En la era moderna, las horas nunca fueron tan largas, ni la espera provocó tanta ansiedad como aquella en la que la ausencia de selfis, de posts, de historias y de reacciones placenteras; nos arrebataron la estabilidad de nuestro statu quo, construido con el esfuerzo cotidiano de sacrificar pedazos de nuestra privacidad.

La caída global de Facebook, WhatsApp e Instagram por casi siete horas el pasado 4 de octubre, ha quitado el filtro que se colocaba sobre el reflector que proyectaba una imagen de autosatisfacción personal, para mostrarnos como seres débiles y altamente dependientes de estas herramientas, mismas que han restado consistencia a nuestra capacidad de discernimiento.

Si ya sospechábamos, superficialmente o con relativas certezas, sobre el grado de penetración que tienen las redes sociales en nuestra cotidianidad; lo ocurrido hace unos días ha encendido alertas rojas en múltiples semáforos de la vida social y económica del mundo.

Las debilidades derivadas de esta dependencia, acicateada por el sentimiento de la autorrealización personal que alimenta el modelo consumista del capitalismo posmoderno, se exponen de forma aguda en cada colapso de la arquitectura tecnológica en la que se cimenta este.

Parafraseando a Jonathan Franzen el costo de “sustituir un mundo natural, indiferente a nuestros deseos, por otro tan receptivo a nuestros deseos que llega a ser, de hecho, una simple prolongación del yo”, aún no se conoce a cabalidad.

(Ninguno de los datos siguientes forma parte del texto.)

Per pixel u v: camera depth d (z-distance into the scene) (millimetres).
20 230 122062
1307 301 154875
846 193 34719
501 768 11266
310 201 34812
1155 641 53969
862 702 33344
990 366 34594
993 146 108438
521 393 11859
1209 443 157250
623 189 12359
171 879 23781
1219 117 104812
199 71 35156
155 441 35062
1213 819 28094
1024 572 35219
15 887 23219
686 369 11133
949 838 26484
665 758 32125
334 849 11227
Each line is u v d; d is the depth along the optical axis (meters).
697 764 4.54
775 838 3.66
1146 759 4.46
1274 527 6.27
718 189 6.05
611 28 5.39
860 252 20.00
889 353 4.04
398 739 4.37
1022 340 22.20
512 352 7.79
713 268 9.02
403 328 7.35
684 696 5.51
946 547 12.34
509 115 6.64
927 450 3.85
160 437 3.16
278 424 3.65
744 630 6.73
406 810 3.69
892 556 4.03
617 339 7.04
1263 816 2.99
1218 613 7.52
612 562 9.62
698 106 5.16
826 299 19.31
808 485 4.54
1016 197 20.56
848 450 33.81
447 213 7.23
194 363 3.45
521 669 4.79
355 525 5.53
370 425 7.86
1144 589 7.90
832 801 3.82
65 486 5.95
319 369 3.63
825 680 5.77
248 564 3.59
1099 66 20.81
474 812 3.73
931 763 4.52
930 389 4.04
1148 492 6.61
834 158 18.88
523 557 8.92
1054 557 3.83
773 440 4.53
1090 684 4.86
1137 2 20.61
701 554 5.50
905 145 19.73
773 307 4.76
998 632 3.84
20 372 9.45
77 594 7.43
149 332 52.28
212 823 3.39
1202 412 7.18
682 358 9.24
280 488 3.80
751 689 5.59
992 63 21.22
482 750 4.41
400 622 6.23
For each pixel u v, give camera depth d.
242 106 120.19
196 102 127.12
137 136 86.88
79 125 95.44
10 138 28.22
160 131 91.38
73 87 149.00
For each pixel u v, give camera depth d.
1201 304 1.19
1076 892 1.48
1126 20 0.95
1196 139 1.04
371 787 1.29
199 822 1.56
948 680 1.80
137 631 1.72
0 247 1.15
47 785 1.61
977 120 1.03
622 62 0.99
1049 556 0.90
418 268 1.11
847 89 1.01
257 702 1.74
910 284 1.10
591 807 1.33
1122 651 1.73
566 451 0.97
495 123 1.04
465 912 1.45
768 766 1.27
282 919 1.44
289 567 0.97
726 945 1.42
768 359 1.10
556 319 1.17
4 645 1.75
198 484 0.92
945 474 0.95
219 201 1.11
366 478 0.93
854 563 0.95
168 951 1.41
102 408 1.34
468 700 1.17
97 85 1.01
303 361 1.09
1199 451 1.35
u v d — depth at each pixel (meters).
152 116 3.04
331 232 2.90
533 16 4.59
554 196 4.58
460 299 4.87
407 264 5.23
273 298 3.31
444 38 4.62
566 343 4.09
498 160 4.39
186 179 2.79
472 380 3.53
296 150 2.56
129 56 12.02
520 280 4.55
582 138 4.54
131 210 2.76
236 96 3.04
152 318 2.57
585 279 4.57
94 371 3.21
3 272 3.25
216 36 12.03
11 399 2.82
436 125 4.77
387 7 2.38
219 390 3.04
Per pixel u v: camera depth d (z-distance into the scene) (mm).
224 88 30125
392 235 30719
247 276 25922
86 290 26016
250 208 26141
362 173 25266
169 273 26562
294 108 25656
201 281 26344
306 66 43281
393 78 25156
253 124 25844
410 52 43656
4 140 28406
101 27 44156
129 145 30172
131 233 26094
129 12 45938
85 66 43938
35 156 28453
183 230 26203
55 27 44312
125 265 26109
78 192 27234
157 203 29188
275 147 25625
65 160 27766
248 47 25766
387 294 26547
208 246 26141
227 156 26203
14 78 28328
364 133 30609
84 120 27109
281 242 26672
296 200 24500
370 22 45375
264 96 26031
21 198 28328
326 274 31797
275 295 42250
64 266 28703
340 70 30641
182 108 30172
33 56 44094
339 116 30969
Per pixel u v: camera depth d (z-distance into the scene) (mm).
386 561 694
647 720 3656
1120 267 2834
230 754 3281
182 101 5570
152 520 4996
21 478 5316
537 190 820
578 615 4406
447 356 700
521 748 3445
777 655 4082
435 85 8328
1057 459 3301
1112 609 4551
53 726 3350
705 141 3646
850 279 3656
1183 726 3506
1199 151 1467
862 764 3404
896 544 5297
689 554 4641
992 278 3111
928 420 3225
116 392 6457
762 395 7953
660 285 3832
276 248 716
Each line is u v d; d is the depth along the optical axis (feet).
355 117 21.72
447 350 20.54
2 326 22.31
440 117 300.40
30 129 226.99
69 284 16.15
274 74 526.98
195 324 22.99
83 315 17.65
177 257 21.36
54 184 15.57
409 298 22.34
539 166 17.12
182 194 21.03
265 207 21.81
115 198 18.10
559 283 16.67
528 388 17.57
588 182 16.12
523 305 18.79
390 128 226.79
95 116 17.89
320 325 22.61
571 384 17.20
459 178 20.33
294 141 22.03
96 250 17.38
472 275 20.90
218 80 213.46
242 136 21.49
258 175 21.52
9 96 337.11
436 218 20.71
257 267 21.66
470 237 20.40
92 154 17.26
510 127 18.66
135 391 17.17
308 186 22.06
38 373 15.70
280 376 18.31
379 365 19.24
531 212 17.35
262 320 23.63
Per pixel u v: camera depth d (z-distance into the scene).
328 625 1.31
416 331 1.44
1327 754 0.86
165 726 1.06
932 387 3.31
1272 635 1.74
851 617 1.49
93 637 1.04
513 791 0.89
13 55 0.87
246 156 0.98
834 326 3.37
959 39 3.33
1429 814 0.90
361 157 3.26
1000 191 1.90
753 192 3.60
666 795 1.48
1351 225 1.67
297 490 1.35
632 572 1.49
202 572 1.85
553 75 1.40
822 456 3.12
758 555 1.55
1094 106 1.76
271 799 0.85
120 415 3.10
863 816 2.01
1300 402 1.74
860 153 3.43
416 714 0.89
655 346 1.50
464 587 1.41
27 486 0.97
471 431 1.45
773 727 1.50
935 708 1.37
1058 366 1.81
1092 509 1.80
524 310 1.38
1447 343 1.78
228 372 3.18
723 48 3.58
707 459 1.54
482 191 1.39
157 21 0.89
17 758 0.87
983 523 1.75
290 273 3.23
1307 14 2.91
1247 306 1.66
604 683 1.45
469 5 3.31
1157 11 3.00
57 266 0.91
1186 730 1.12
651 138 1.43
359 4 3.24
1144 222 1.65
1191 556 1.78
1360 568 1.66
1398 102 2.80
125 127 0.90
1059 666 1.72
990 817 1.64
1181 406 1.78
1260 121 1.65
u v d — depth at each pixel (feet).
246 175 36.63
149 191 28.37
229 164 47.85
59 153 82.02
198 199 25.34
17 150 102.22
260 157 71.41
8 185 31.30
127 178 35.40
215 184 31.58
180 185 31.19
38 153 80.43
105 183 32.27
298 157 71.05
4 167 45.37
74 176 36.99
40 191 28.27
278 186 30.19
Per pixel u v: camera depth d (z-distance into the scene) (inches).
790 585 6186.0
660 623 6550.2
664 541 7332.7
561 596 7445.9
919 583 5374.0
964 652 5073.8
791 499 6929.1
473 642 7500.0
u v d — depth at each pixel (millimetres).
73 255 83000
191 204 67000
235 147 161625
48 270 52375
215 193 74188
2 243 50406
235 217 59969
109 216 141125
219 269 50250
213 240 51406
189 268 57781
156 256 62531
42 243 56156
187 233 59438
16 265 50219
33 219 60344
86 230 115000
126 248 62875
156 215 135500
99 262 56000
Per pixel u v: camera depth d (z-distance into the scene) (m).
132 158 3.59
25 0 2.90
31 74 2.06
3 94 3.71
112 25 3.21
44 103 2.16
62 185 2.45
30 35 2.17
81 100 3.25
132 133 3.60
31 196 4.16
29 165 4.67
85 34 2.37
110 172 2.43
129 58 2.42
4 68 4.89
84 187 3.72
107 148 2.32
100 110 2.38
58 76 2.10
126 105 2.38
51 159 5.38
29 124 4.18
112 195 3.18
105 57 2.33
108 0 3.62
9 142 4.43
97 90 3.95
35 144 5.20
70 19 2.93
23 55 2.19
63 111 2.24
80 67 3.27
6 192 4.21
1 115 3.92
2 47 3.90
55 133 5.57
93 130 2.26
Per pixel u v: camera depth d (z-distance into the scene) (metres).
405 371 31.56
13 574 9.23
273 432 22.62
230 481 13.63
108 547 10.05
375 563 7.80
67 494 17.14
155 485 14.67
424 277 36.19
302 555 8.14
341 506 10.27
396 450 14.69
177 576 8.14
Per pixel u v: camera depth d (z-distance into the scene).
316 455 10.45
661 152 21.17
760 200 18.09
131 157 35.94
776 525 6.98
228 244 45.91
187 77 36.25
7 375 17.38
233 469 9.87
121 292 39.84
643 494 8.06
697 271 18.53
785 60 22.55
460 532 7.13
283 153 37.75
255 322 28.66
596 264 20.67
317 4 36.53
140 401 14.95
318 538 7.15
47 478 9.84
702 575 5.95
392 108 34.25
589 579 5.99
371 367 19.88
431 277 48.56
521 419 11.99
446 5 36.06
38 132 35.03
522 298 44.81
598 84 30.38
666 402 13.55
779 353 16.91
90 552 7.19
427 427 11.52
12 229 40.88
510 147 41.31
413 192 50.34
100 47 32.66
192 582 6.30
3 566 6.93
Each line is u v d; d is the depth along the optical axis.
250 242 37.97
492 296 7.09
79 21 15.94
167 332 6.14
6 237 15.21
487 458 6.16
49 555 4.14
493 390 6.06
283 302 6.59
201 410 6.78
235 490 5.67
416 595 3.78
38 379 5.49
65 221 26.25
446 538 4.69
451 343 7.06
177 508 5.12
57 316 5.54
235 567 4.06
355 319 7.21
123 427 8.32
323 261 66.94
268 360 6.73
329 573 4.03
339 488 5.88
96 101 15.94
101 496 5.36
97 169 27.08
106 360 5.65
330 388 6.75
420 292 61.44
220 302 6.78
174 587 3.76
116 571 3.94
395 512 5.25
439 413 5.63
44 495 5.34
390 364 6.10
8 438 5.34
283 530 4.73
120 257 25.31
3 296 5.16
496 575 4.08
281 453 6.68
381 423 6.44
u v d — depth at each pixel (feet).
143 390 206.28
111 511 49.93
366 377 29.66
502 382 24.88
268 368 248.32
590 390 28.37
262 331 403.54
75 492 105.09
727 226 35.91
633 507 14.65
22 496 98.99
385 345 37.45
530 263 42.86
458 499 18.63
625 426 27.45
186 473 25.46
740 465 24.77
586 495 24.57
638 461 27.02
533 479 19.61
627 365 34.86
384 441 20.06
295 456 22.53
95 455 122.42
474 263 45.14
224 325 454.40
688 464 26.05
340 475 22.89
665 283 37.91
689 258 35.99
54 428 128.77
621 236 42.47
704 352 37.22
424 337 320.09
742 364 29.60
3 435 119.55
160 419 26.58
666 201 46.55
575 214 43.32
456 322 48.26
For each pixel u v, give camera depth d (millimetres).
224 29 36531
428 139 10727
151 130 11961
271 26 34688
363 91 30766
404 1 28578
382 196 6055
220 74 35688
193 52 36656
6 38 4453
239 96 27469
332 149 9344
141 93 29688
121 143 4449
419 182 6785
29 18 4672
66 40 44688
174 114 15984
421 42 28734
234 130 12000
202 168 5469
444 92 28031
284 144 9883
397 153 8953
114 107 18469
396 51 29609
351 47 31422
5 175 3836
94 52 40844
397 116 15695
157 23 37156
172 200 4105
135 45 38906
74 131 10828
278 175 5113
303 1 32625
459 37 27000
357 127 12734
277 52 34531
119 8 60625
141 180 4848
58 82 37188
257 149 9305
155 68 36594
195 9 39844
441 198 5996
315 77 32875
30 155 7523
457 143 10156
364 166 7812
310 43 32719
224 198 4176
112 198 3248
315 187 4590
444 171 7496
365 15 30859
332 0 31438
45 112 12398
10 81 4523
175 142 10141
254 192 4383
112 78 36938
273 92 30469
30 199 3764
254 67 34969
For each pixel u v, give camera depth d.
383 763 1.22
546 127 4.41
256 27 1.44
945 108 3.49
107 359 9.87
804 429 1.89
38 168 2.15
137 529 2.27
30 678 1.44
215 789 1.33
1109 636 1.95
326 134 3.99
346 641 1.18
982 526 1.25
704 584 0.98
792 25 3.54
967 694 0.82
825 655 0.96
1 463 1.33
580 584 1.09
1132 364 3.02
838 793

Los algoritmos de manejo y uso de nuestra información personal (aquella que proporcionamos con consentimiento y aquella que entregamos involuntariamente) y la falta de transparencia con la que se define lo que se nos muestra en la pantalla de nuestros dispositivos conectados a la red; son apenas la punta del iceberg del conjunto de amenazas que hasta el momento suponemos que han sido moderadas por la autorregulación de las propias compañías tecnológicas.

Mark Zuckerberg y su imperio tecnológico es la apoteosis del capitalismo del conocimiento, el modelo de emprendedor schumpeteriano digno de ser ensalzado. Los espejos que ha repartido por el mundo entero, colocándolos en las manos de tres mil millones de seres humanos, enlazando sus emociones, sin los riesgos de las relaciones interpersonales, proyectan luminosidad cuando los ponemos frente a nuestros egos. Sin embargo, estos destellos tienen la contraparte en la oscura relación de subordinación que se ha forjado hacia ellos, misma que se hace franca cuando los espejos fallan.